An idempotent pipeline produces the same output no matter how many times it runs for the same logical window — rerunning it on an already-processed date partition yields identical results rather than duplicated rows. Achieving idempotency typically means using INSERT OVERWRITE (or MERGE) instead of plain INSERT, keying every record with a deterministic ID, and deleting-then-inserting the target partition before writing.
How to think about it
Idempotency is the most important reliability property for batch pipelines. Airflow retries on failure; engineers rerun jobs after bugs are fixed; backfills replay months of history. If a pipeline is not idempotent, every retry is a data quality incident.
What breaks idempotency
A plain INSERT INTO appends rows. Running the same job twice for the same date doubles the data. This is the most common data quality bug in analytics engineering.

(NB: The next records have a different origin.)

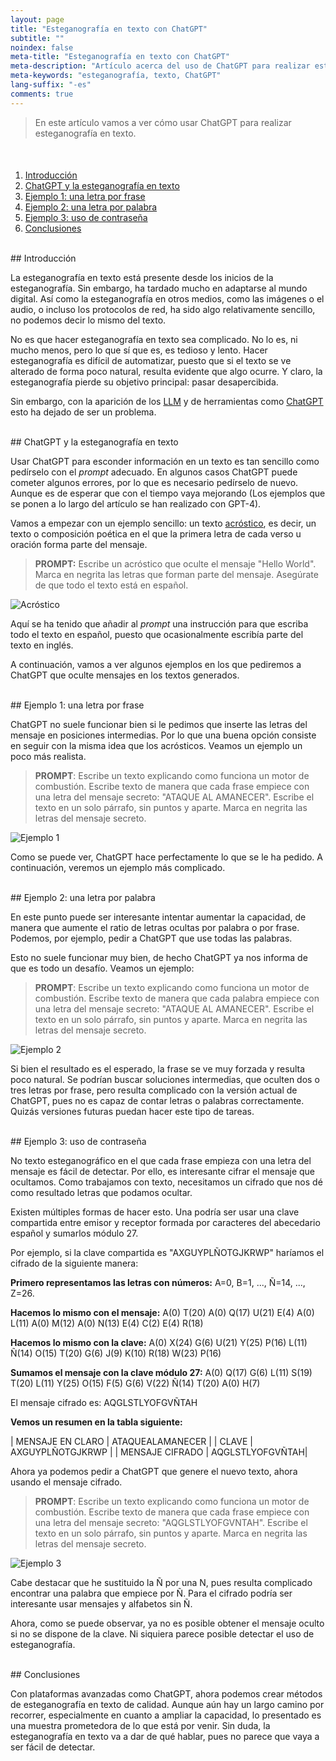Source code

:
 ```yaml
---
layout: page
title: "Esteganografía en texto con ChatGPT"
subtitle: "" 
noindex: false
meta-title: "Esteganografía en texto con ChatGPT"
meta-description: "Artículo acerca del uso de ChatGPT para realizar esteganografía en texto"
meta-keywords: "esteganografía, texto, ChatGPT"
lang-suffix: "-es"
comments: true
---
```




> En este artículo vamos a ver cómo usar ChatGPT para realizar esteganografía
> en texto.

<style>
    [id]::before {
        content: '';
        display: block;
        height:      70px;
        margin-top: -70px;
        visibility: hidden;
    }
</style>

<div class='menu' style='margin-top:50px'></div>

1. [Introducción](#introducción)
2. [ChatGPT y la esteganografía en texto](#chatgpt-y-la-esteganografía-en-texto)
3. [Ejemplo 1: una letra por frase](#ejemplo-1-una-letra-por-frase)
4. [Ejemplo 2: una letra por palabra](#ejemplo-2-una-letra-por-palabra)
5. [Ejemplo 3: uso de contraseña](#ejemplo-3-uso-de-contraseña)
5. [Conclusiones](#conclusiones)


<br>
## Introducción

La esteganografía en texto está presente desde los inicios de la esteganografía.
Sin embargo, ha tardado mucho en adaptarse al mundo digital. Así como la 
esteganografía en otros medios, como las imágenes o el audio, o incluso los
protocolos de red, ha sido algo relativamente sencillo, no podemos decir
lo mismo del texto.

No es que hacer esteganografía en texto sea complicado. No lo es, ni mucho
menos, pero lo que sí que es, es tedioso y lento. Hacer esteganografía es
difícil de automatizar, puesto que si el texto se ve alterado de forma poco
natural, resulta evidente que algo ocurre. Y claro, la esteganografía pierde
su objetivo principal: pasar desapercibida. 

Sin embargo, con la aparición de los 
[LLM](https://es.wikipedia.org/wiki/LLM_\(modelo_grande_de_lenguaje\))
y de herramientas como [ChatGPT](https://chat.openai.com/) esto ha dejado
de ser un problema. 

<br>
## ChatGPT y la esteganografía en texto

Usar ChatGPT para esconder información en un texto es tan sencillo como
pedírselo con el *prompt* adecuado. En algunos casos ChatGPT puede cometer
algunos errores, por lo que es necesario pedírselo de nuevo. Aunque es de
esperar que con el tiempo vaya mejorando (Los ejemplos que se ponen a lo largo 
del artículo se han realizado con GPT-4).

Vamos a empezar con un ejemplo sencillo: un texto
[acróstico](https://es.wikipedia.org/wiki/Acr%C3%B3stico), es decir, un texto
o composición poética en el que la primera letra de cada verso u oración 
forma parte del mensaje.

> **PROMPT:** Escribe un acróstico que oculte el mensaje "Hello World". 
> Marca en negrita las letras que forman parte del mensaje.
> Asegúrate de que todo el texto está en español.


![Acróstico](/stego/text/resources/chatgpt1.png?style=centerme)


Aquí se ha tenido que añadir al *prompt* una instrucción para que escriba
todo el texto en español, puesto que ocasionalmente escribía parte del 
texto en inglés.

A continuación, vamos a ver algunos ejemplos en los que pediremos a ChatGPT
que oculte mensajes en los textos generados.


<br>
## Ejemplo 1: una letra por frase

ChatGPT no suele funcionar bien si le pedimos que inserte las letras del 
mensaje en posiciones intermedias. Por lo que una buena opción consiste en
seguir con la misma idea que los acrósticos. Veamos un ejemplo un poco 
más realista.


> **PROMPT**:
> Escribe un texto explicando como funciona un motor de combustión.
> Escribe texto de manera que cada frase empiece con una letra del mensaje 
> secreto: "ATAQUE AL AMANECER". 
> Escribe el texto en un solo párrafo, sin puntos y aparte.
> Marca en negrita las letras del mensaje secreto.


![Ejemplo 1](/stego/text/resources/chatgpt2.png?style=centerme)


Como se puede ver, ChatGPT hace perfectamente lo que se le ha pedido.
A continuación, veremos un ejemplo más complicado.


<br>
## Ejemplo 2: una letra por palabra


En este punto puede ser interesante intentar aumentar la capacidad, de manera
que aumente el ratio de letras ocultas por palabra o por frase. Podemos,
por ejemplo, pedir a ChatGPT que use todas las palabras. 

Esto no suele funcionar muy bien, de hecho ChatGPT ya nos informa de que es
todo un desafío. Veamos un ejemplo:

> **PROMPT**:
> Escribe un texto explicando como funciona un motor de combustión.
> Escribe texto de manera que cada palabra empiece con una letra del mensaje 
> secreto: "ATAQUE AL AMANECER". 
> Escribe el texto en un solo párrafo, sin puntos y aparte.
> Marca en negrita las letras del mensaje secreto.


![Ejemplo 2](/stego/text/resources/chatgpt3.png?style=centerme)


Si bien el resultado es el esperado, la frase se ve muy forzada y resulta 
poco natural. Se podrían buscar soluciones intermedias, que oculten
dos o tres letras por frase, pero resulta complicado con la versión
actual de ChatGPT, pues no es capaz de contar letras o palabras 
correctamente. Quizás versiones futuras puedan hacer este tipo de tareas.


<br>
## Ejemplo 3: uso de contraseña

No texto esteganográfico en el que cada frase empieza con una letra del
mensaje es fácil de detectar. Por ello, es interesante cifrar el mensaje
que ocultamos. Como trabajamos con texto, necesitamos un cifrado que nos
dé como resultado letras que podamos ocultar. 

Existen múltiples formas de hacer esto. Una podría ser usar una clave 
compartida entre emisor y receptor formada por caracteres del abecedario
español y sumarlos módulo 27.

Por ejemplo, si la clave compartida es "AXGUYPLÑOTGJKRWP" haríamos el 
cifrado de la siguiente manera:


**Primero representamos las letras con números:** 
A=0, B=1, ..., Ñ=14, ..., Z=26.

**Hacemos lo mismo con el mensaje:**
A(0) T(20) A(0) Q(17) U(21) E(4) A(0) L(11) A(0) M(12) A(0) N(13) E(4) C(2) E(4) R(18)


**Hacemos lo mismo con la clave:**
A(0) X(24) G(6) U(21) Y(25) P(16) L(11) Ñ(14) O(15) T(20) G(6) J(9) K(10) R(18) W(23) P(16)

**Sumamos el mensaje con la clave módulo 27:**
A(0) Q(17) G(6) L(11) S(19) T(20) L(11) Y(25) O(15) F(5) G(6) V(22) Ñ(14) T(20) A(0) H(7)

El mensaje cifrado es: AQGLSTLYOFGVÑTAH


**Vemos un resumen en la tabla siguiente:**

| MENSAJE EN CLARO | ATAQUEALAMANECER |
| CLAVE | AXGUYPLÑOTGJKRWP |
| MENSAJE CIFRADO | AQGLSTLYOFGVÑTAH|


Ahora ya podemos pedir a ChatGPT que genere el nuevo texto, ahora usando
el mensaje cifrado.

> **PROMPT**:
> Escribe un texto explicando como funciona un motor de combustión.
> Escribe texto de manera que cada frase empiece con una letra del mensaje 
> secreto: "AQGLSTLYOFGVNTAH". 
> Escribe el texto en un solo párrafo, sin puntos y aparte.
> Marca en negrita las letras del mensaje secreto.



![Ejemplo 3](/stego/text/resources/chatgpt4.png?style=centerme)

Cabe destacar que he sustituido la Ñ por una N, pues resulta complicado
encontrar una palabra que empiece por Ñ. Para el cifrado podría ser 
interesante usar mensajes y alfabetos sin Ñ.

Ahora, como se puede observar, ya no es posible obtener el mensaje oculto
si no se dispone de la clave. Ni siquiera parece posible detectar el uso de 
esteganografía.


<br>
## Conclusiones

Con plataformas avanzadas como ChatGPT, ahora podemos crear métodos 
de esteganografía en texto de calidad. Aunque aún hay un largo camino por 
recorrer, especialmente en cuanto a ampliar la capacidad, lo presentado es 
una muestra prometedora de lo que está por venir. Sin duda, la esteganografía 
en texto va a dar de qué hablar, pues no parece que vaya a ser fácil de 
detectar.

-- BAD: doubles rows on retry
INSERT INTO orders_daily
SELECT DATE(created_at), SUM(amount) FROM orders
WHERE DATE(created_at) = '2026-06-05';
Pattern 1 — INSERT OVERWRITE a partition
Most columnar stores support atomic partition replacement. The partition is deleted and rewritten in a single operation.
-- Spark / Hive-style
INSERT OVERWRITE TABLE orders_daily
PARTITION (order_date = '2026-06-05')
SELECT SUM(amount) AS revenue FROM orders
WHERE DATE(created_at) = '2026-06-05';
Snowflake equivalent: wrap in a transaction that does DELETE WHERE order_date = '2026-06-05' followed by INSERT.
Pattern 2 — MERGE (upsert)
Use a natural or synthetic unique key. MERGE updates existing rows and inserts new ones.
MERGE INTO orders_daily AS target
USING staging_orders_daily AS src
ON target.order_date = src.order_date
WHEN MATCHED THEN UPDATE SET revenue = src.revenue
WHEN NOT MATCHED THEN INSERT (order_date, revenue) VALUES (src.order_date, src.revenue);
Pattern 3 — deterministic surrogate keys
If the source lacks a primary key, generate a deterministic ID from stable fields using MD5 or SHA-256. The same source row always produces the same key, so MERGE safely deduplicates on retry.
import hashlib, json
def make_id(row: dict) -> str:
stable = {k: row[k] for k in ("order_id", "event_type", "created_at")}
return hashlib.md5(json.dumps(stable, sort_keys=True).encode()).hexdigest()
Airflow: always pass ds as the partition key
Airflow’s {{ ds }} template variable always refers to the logical execution date, not now(). Using now() or CURRENT_DATE makes a DAG non-idempotent because a retry on a different wall-clock date will write to a different partition.